Just for clarity -- this doesn't mean that turning loose an inferencing bot over a sufficiently sized test set would not yield interesting and perhaps even transformative results. It just means that the inferencing would be part of a web research project rather than a production operation.

I could be wrong on this (and gladly so), but I did live through AI winter an I can no longer utter the phrase "sufficiently smart compiler" without irony.

Tuesday, November 11, 2008

Semantic Interoperability: Adverse Events

When reviewing the Bridg Release 2.0 Static Elements report.RTF I did look in a bit of detail at the adverse event model.

Here's a summary:

The AdverseEvent
class is decribed as having the following connections and attributes


  • Association link from class PerformedProductInvestigation

  • Association link from class Subject

  • Association link to class AEOutcomeAssessmentRelationship
  • Association link to class AECausalityAssessmentRelationship
  • Association link to class AEActionTakenRelationship
  • Generalization link to class PerformedObservationResult

  • Association link from class PerformedProductInvestigation

  • Generalization of PerformedActivity adding an evaluationMethodCode attribute; PerformedActivity captures the duration of the activity

  • Association link from class Subject -- the clinical subject (An entity of interest, either biological or otherwise.)

  • Association link to class AEOutcomeAssessmentRelationship
    links the AE to an observation
    For example, recovered/resolved, recovering/resolving, not recovered/not resolved, recovered/resolved with
    sequelae, fatal or unknown

  • Association link to class AECausalityAssessmentRelationship
    links the ae to an observation.
    For example, when an adverse event occurs, a physician may evaluate interventions that may have caused the
    adverse event.

  • Association link to class AEActionTakenRelationship.
    Specifies the link between an adverse event and the steps performed to address it.
    For example, study dose reduced, protocol treatment change, etc.

  • Generalization link to class PerformedObservationResult
    links all observations/protocol deviations etc together with a report.

The AE itself has the attributes:
  • gradeCode

  • severityCode
  • seriousnessCode

  • occurrencePatternCode
  • unexpectedReasonCode

  • expectedIndicator

  • highlightedIndicator
  • hospitalizationRequiredIndicator

  • onsetDate
  • resolutionDate

The end result is a structure that has a formal relationship that is well thought out, should cover all situations and permits systems to interoperate.

In my mind, this is not the same as assuring semantic interoperabillity.

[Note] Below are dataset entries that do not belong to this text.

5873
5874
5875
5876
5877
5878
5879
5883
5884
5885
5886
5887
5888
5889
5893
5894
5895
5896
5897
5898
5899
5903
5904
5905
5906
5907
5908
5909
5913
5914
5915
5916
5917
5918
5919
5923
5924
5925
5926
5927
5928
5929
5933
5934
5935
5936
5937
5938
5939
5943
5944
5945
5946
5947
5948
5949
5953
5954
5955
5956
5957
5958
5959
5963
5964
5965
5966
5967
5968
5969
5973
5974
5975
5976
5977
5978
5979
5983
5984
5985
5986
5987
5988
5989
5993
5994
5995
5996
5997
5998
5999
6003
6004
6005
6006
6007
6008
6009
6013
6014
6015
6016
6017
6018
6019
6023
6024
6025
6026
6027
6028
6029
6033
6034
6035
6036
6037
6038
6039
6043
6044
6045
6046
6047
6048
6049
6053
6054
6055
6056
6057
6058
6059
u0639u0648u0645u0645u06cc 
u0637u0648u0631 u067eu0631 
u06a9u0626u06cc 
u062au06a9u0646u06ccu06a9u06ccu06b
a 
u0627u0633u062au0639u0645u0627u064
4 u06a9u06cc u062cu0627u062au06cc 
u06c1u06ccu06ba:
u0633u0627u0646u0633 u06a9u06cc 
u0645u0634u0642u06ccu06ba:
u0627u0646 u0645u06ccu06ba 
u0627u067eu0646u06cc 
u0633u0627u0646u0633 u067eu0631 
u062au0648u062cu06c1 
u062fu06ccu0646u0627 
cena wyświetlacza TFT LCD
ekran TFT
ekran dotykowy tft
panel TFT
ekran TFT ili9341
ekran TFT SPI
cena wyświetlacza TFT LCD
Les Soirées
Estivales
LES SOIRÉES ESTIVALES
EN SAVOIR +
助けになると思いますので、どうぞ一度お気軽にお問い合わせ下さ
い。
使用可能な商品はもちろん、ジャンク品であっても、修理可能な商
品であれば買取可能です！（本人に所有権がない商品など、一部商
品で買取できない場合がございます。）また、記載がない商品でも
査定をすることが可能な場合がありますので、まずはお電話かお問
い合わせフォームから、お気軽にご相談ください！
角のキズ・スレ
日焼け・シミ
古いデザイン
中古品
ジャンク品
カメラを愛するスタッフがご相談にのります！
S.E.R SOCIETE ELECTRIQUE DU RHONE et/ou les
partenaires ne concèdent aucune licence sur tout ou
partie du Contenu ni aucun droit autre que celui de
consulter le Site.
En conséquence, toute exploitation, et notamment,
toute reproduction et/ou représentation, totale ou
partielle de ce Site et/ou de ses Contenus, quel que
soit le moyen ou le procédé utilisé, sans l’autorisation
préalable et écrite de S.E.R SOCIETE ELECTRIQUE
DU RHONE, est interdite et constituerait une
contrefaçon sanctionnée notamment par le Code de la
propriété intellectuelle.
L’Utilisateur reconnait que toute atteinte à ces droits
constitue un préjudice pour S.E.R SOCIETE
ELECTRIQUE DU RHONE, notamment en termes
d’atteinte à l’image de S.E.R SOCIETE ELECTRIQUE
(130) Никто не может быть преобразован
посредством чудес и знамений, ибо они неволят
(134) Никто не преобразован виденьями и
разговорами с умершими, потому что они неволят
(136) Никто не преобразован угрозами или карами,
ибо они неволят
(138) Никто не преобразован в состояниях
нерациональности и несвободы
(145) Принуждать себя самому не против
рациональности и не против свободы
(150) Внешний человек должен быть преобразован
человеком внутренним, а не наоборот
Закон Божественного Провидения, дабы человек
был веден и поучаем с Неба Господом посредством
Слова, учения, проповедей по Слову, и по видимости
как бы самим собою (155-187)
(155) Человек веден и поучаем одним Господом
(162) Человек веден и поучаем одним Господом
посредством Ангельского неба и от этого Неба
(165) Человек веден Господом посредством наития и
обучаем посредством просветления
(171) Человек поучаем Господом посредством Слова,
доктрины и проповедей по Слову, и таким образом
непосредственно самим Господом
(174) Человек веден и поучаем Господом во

For semantic interoperability to really occur, the grade codes must be comparable across sites, hospitalization criteria must be identical (or at least commensurable) etc.. Achieving this comparability requires continuing education and harmonization efforts, constant feedback of metrics to practitioners etc.. It therefore represents a much higher bar.

This is not in any way a criticism of BRIDG. You need something like BRIDG -- a well vetted industry standard -- to be even be able to begin such an attempt. However, true semantic interoperability involves not only the structure of the data, but the data itself.